* Aim of the task:
Write the next part of the text describing a well tool for injecting fluids into casing perforations, starting after its final sentence.

* Excerpted text:

***

1. Field of the Invention
This invention relates to a subsurface well tool for use in oil and gas wells for injecting fluids into perforations of a production formation traversed by the well casing; more specifically, to a well tool mechanically set by axial manipulation of the tubing string and providing for pressure equalization across packing elements on opposite sides of a selected group of perforations and additionally effecting pressure equalization between the well annulus and the bore of the tubing string carrying the tool by rotation of the tubing string to facilitate release of the well too from its set condition.
2. Description of the Prior Art
It is often necessary to inject fluids, such as water, acid or various types of chemicals, into an underground formation through perforations in the casing which provide for communication between perforations in the formation and the bore of the casing. Most conventional tools used to inject fluids into a selected vertical group of perforations contained within a specified interval of the well require the use of two tools, suspended in series by a tubing string, one above the interval and one below the interval, and connected together to permit fluid injection. Thus, an upper packer can be secured to a ported tubing section which is in turn secured to a lower packer, thus providing isolation for the intermediate interval.
These tools are suitable only for injecting fluids into intervals of six feet or greater height. Prior art tools are not suitable for injecting fluids into selected intervals as small as six inches in vertical height, which may be desirable if fluids must be selectively injected into a single or closely adjacent well perforations. The conventional multipacker device is unsuitable for use in injecting fluids into such small intervals because the mechanism necessary to set each packer renders it virtually impossible to position the packers closely adjacent each other.
In the above identified co-pending application, an injection tool is disclosed wherein a plurality of vertically spaced packing elements are actuated by axial movements of a common mandrel traversing the bore of the packer body that mounts the packing element. For optimum efficiency, it is desirable to selectively open and close a recirculation or equalization fluid passage between the bore of the tubing string and the casing annulus above the upper most tool, and the provision of such apparatus in combination with the injection tool of the above-identified application is the object of the instant invention.
The invention relates to a tool for use in a well bore for producing hydrocarbons through a tubing string from a subterranean hydrocarbon bearing formation which has been perforated by a plurality of vertically spaced perforations. The tool includes a valving unit connected to a tubing string at its upper end and connected at its lower end to a packing unit. The packing unit includes a tubular body assembly, and, mounted on such assembly are upper and lower packing elements, each suitable for sealing the annular area between the tubing string and a casing or liner upon axial compression and radial expansion of the packing element. The packing elements can be set by longitudinal manipulation of a mandrel which is secured to the bottom end of a valving unit and is insertable into the tubular body assembly. An injection path is established through a port in the mandrel between the bore of the mandrel and the exterior of the packing unit. Such injection path includes an outer injection port in the tubular body assembly communicatin with the mandrel injection port and positioned between the upper and lower packing elements.

***

* Information provided:
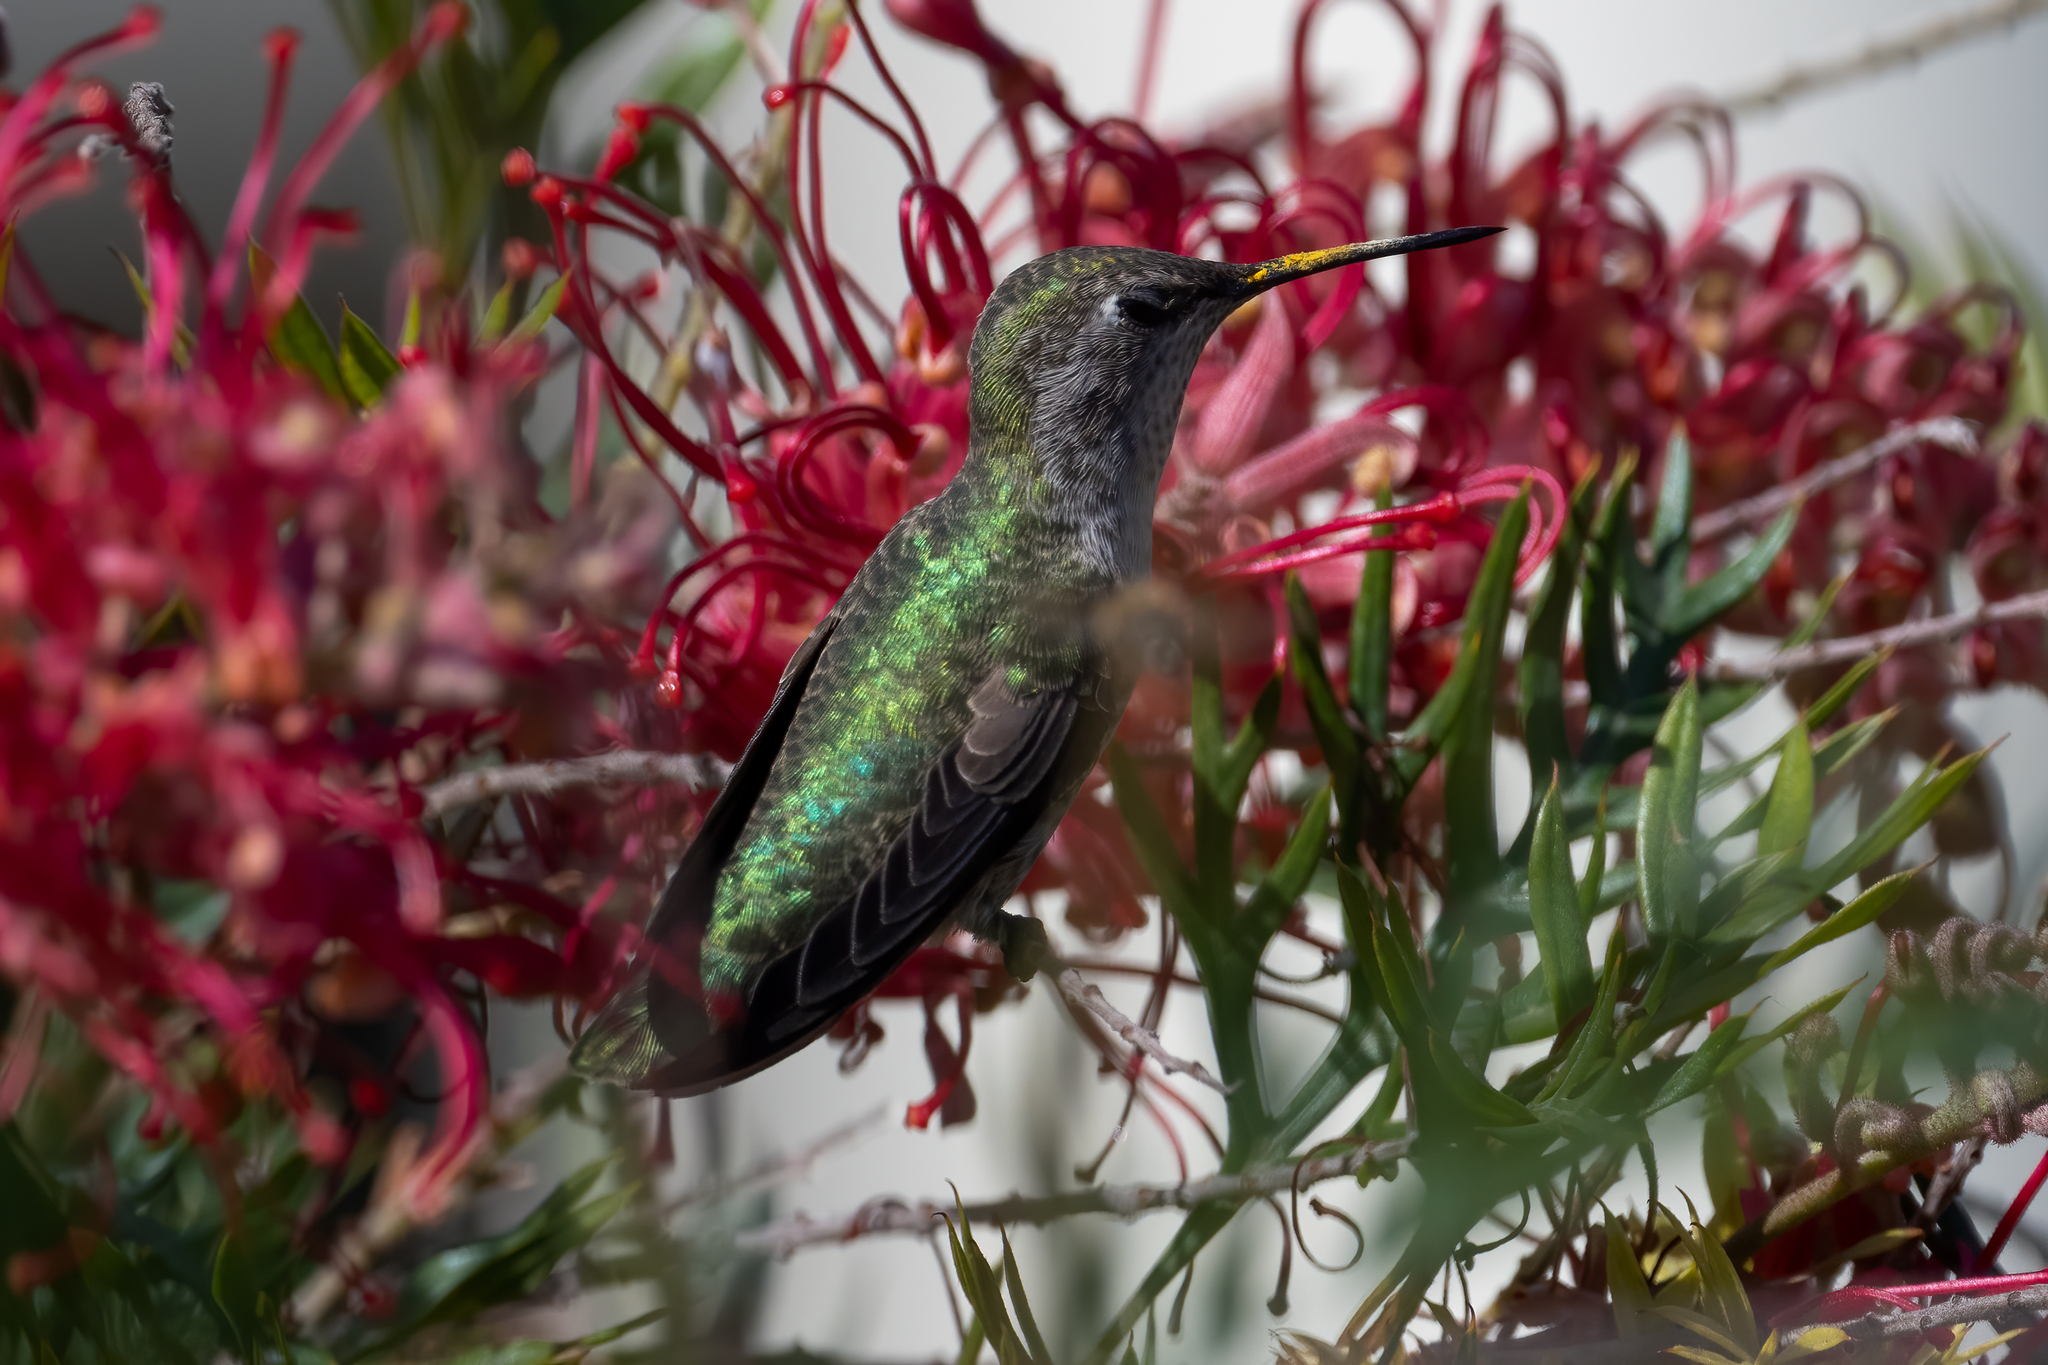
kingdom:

***

* Exercise response:
When a removable plug is positioned in the mandrel bore below the injection port, fluid supplied through the tubing string and valving unit can be injected through the mandrel port and through a small interval determined by the vertical spacing between the upper and lower packing elements.
A longitudinal bypass on the exterior of the mandrel provides a path for releasing annulus pressure acting on the expanded packing elements to facilitate the contraction or unsetting of the packing elements. Additionally, a radial port in the valving unit can be opened by rotation of the tubing string while the packing unit is set to establish communication between the tubing bore and the annulus, thus permitting recirculation and recovery of unused treatment fluid and also equalizing fluid pressures between the tubing string and the casing annulus to facilitate the release of the packing unit.
Further advantages of the invention will be readily apparent to those skilled in the art from the following detailed description, taken in conjunction with the annexed sheets of drawings, on which is shown a preferred embodiment of the invention.
FIGS. 1A through 1D comprise longitudinal continuations, vertical sectional views of the injection tool in its retracted position suitable for running into the well.
FIGS. 2A through 2D comprise longitudinal continuations, vertical sectional views of the injection tool positioned to inject fluids into the perforations in the casing communciating with a subterranean formation.
FIG. 3 is a schematic view illustrating the injection of fluids through the injection tool of FIGS. 2A through 2D into one of several closely adjacent formations.
FIG. 4A is a sectional view taken on the plane 4A--4A of FIG. 1D.
FIG. 4B is a sectional view taken on the plane 4B--4B of FIG. 2D.
FIG. 5 is a perspective view of the drag block housing.
FIG. 6 is a sectional view taken on the plane 6--6 of FIG. 5.
FIGS. 7A and 7B collectively represent a vertical sectional view of a tool embodying this invention shown in position in a well bore for injecting chemical treatment fluid into a selected group of well perforations.
FIGS. 8A and 8B are views respectively similar to FIGS. 7A and 7B but showing the position of the tool elements when the valving tool is opened as a preliminary to unset the packing unit.
FIGS. 9A-9B collectively constitute an enlarged scale vertical quarter sectional view of the valving unit incorporated in the injection apparatus.
FIG. 7 shows schematically all of the elements of a well tool 1 embodying this invention inserted in a well casing C having a plurality of vertically spaced perforations P communicating with a production zone. Tool 1 essentially comprises a packing or injection tool 2 connected in series relation with a valving unit 100 by an internally threaded coupling TC.
Referring now to Figs. 1A-1D, an upper unloader seal assembly including an annular elastomeric seal 14 is positioned adjacent the upper end of the mandrel 4. This upper unloader seal assembly comprises an upper seal retainer 6 secured to a lower seal retainer 8 by means of a threaded connection therebetween. A split ring retainer 10 held within an annular groove on the exterior of mandrel 4 engages the upper seal retainer member 6 and also engages a seal spacer 12. The retainer ring 10 and the seal spacer 12 are trapped between the upper seal retainer 6 and the lower seal retainer 8. Lower seal retainer 8 has a lower shoulder extending radially inwardly over a portion of the annular elastomeric upper seal ring 14 to hold the seal ring firmly secured around the exterior of mandrel 4.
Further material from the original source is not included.